I guess I should note that I do indeed have sort of a love/hate, I guess, relationship with UW.  I'm a two time UW graduate. Given that, I should fall in the category of individuals who have an unquestioned devotion to UW, but I don't.  I probably ought to ponder why that is.

In part, I think, it's because I grew up in the era of the struggle between Casper College and the University of Wyoming.  Back in the boom of the 1970s there was a serious local effort to make Casper College a four year university.  Pretty much everyone here was in favor of that, but UW, seeing its rice bowl being depleted, was adamantly against it.  So it didn't happen.  Having said that, UW's strategy in the face of this was brilliant, effective, and a good thing.  It went out and partnered with the community colleges to insert some of its programs into them and over time its even been possible to obtain some four year degrees, but not all, at the community colleges.  Over time, I think that its probably a good thing that this occurred and the community colleges stayed two year institutions and UW our only public four year one (a second four year institution exist in the form of Wyoming Catholic College, which frankly I also have problems with for academic reasons, but I'll bother everyone about that in some other post).  But, even while I concede that things turned out right, like a lot of locals I was left with some heartburn about UW.

Beyond that, my four year exposure to the school amplified this, selectively, a little.  It wasn't really the academics of it, which I think were excellent.  My undergraduate geology department was excellent and my law school experience good, in spite of my questioning the remaining viability of that school.  But I never got into the rah rah aspect of the university that so many people do about any university.  That probably says a lot more about me than the university.

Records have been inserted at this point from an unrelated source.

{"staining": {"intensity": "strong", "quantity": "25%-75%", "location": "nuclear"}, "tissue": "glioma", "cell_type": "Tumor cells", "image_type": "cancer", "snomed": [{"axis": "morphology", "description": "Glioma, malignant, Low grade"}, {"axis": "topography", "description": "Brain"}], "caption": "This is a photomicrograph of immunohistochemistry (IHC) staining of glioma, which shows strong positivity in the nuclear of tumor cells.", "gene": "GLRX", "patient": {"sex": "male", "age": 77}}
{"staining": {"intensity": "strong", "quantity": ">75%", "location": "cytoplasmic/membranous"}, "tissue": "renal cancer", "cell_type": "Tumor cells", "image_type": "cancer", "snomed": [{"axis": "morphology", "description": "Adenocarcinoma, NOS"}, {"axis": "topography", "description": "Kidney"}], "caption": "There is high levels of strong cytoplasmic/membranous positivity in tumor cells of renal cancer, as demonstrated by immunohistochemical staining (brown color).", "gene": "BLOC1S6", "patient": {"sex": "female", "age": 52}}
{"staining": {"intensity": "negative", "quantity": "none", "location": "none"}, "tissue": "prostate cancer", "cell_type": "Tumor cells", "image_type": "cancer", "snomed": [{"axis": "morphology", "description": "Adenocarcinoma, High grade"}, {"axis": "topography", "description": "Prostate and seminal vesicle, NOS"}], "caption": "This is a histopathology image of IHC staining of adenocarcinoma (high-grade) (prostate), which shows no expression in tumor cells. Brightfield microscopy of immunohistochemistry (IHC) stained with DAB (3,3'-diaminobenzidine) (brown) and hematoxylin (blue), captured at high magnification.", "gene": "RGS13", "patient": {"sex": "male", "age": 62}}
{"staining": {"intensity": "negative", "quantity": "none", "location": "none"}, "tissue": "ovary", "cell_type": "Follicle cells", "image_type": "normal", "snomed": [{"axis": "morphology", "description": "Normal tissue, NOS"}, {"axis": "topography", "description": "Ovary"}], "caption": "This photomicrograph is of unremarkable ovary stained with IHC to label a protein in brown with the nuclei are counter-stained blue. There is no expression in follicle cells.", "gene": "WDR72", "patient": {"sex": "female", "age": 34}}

Indeed, while a law student I recall receiving a telephone call from a study that was seeking to boost football game attendance. I warned the caller that she was wasting her time with me, but she went through the entire list of things they could do, from free tickets to prizes to bands to hoards of dancing girls, or whatever it was, to which I universally answered that, no, that wouldn't make me attend.  But on game weekends a lot of people with the opposite view, from my prospective, would flood the town and be annoying.  Again, that says more about me, than the university.

Having said all of that, I have never been able to grasp the manic level of devotion to UW football.  Lots of people who live here who never went here are manic devotees of the football program.  It seems weird to me, but then the nationwide devotion to college football baffles me.  

Yale football team of the 1920s.  These student athletes were likely actual students.

I'm not a football fan but that's only part of it.  I don't grasp how it is that university football went from being a game played by students to the farm teams for the NFL.  Indeed, one of the things I admire about baseball is that its farm teams are farm teams.  It doesn't pretend to be recruiting students athletes.  It recruits baseball players.  College football has gone from being a game played by students, on the other hand, to a massively funded farm program for the NFL which the NFL doesn't even have to pay for.

That's stupid.

Anyhow, as part of that stupidity I'd note that after I posted the items below on UW, I saw an item where a Democratic candidate for the state house has gone after the UW football program in the context of the budget cuts and noted that the coach is paid over $800,000 per year.

I don't know if that's correct, but if it is, that's obscene.

But if he is, what that means is that the going rate for Division 1 is that high or higher.  And that's obscene.

But what does it mean, in real terms?  

I don't know that.

What I mean is that I don't know the total cost of UW football, and I don't know if it returns more to the university than it spends.  It might.  

I don't think that any real student cares a whit about their college's football program, unless they want to play football.  There are always a few locals on the UW team.  But the real question is how much is spent on UW  football and how much does the football team bring in?  I have no idea.

I guess if alumni, and others, who are devoted to UW football spend more and bring more in to the university than the program costs, its' economically justified, in the environment in which universities actually exist.  I think that environment, in regards to football, is debased as the idea that a university coach would make that sort of money is insane, but it's a widely spread insanity.  Likewise, the enter system surrounding college football is crazy, but its a nationwide crazy, not a Wyoming one.

So the question is, does it cost us more than it brings in?